# Problem requirements
Please list each line below that contains the word "Иномарки", copying every such line in full.
--- Data provided Enclosed Below ---
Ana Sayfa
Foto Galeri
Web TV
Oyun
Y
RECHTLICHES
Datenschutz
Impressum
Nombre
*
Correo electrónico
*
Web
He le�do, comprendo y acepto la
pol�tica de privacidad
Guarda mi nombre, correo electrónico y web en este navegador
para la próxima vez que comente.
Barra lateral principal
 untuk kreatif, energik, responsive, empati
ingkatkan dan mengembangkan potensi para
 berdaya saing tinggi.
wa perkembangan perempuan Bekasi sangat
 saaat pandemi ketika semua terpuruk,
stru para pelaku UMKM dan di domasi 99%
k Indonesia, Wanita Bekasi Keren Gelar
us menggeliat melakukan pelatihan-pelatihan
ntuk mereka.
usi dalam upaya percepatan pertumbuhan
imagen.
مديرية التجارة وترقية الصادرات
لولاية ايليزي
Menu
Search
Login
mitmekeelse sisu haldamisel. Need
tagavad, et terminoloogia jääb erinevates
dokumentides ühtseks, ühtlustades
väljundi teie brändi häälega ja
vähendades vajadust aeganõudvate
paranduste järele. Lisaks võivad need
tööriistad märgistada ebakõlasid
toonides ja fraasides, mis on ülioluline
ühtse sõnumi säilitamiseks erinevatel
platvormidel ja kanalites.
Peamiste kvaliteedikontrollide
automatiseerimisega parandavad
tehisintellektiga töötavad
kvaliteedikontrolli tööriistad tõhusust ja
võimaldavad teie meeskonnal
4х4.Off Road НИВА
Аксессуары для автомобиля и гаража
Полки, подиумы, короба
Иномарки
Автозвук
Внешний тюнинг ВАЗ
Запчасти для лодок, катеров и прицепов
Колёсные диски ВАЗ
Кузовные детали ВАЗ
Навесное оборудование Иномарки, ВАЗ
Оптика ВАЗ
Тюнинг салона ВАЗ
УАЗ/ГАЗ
--- End of Enclosed Data provided ---
# Response box
Иномарки
Навесное оборудование Иномарки, ВАЗ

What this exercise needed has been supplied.